In 1950 she visited Scandinavia, represented Italy at the UNESCO conference in Florence, presented at the 29th international Montessori training course in Perugia, Italy and gave a national course in Rome, and was again nominated for the Nobel Peace Prize.
In 1951 she participated in the 9th International Montessori Congress in London, gave a training course in Innsbruck, was nominated for the third time for the Nobel Peace Prize.
Montessori was directly involved in the development and founding of the UNESCO Institute for Education in 1951. She was present at the first preliminary meeting of the UNESCO Governing Board in Wiesbaden, Germany and delivered a speech. to emphasize again her advocacy for the rights of the child (read chapter 7: Declaration of the Rights of the Child).
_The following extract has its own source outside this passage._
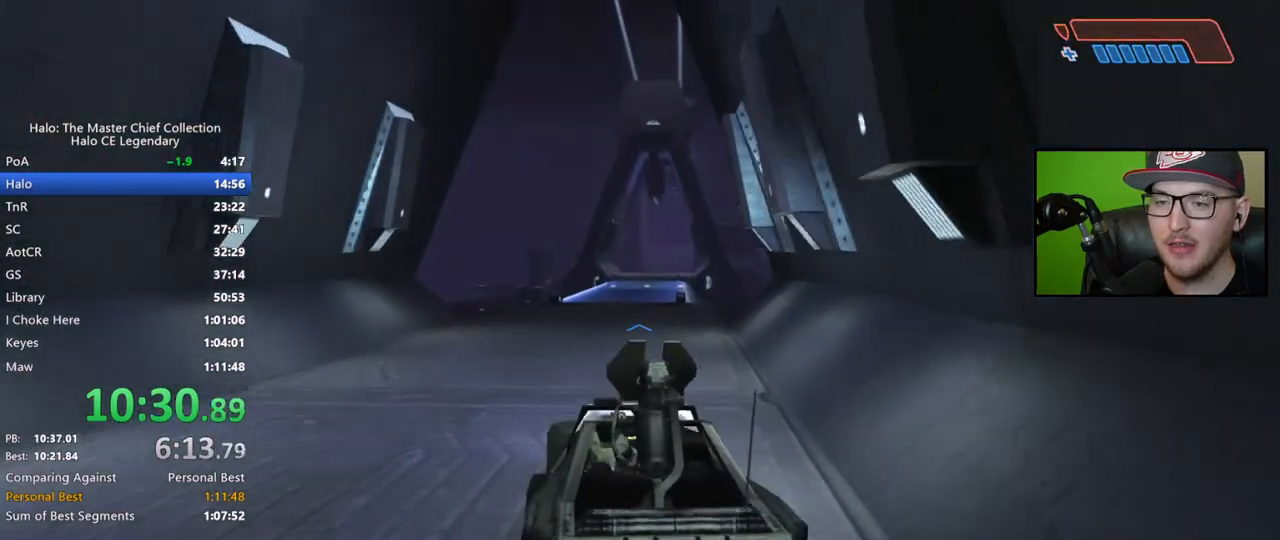
{"buttons": [], "left_stick": "up", "right_stick": "up-right", "events": [[183, "right_stick", "center"], [433, "right_stick", "up-right"]]}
On December 10, 1951 was the third anniversary of the Universal Declaration of Human Rights and in observance of this UNESCO held a celebration. Montessori was one of the invited guests who would also deliver a speech to commemorate and memorialize the momentous occasion. As with her speech six months previously – in front of the UNESCO Board of Governors in Wiesbaden – Montessori once again highlighted the lack of any "Declaration of the Rights of the Child" stating in part, "in truth, the [Universal] Declaration of Human Rights appears to be exclusively dedicated to adult society."

Montessori died on 6 May 1952, at the age of 81 in Noordwijk aan Zee, the Netherlands where she is buried and where you still can visit her grave. Her tombstone reads "I ask the dear children, who can do anything, to join me in building peace among men and in the world."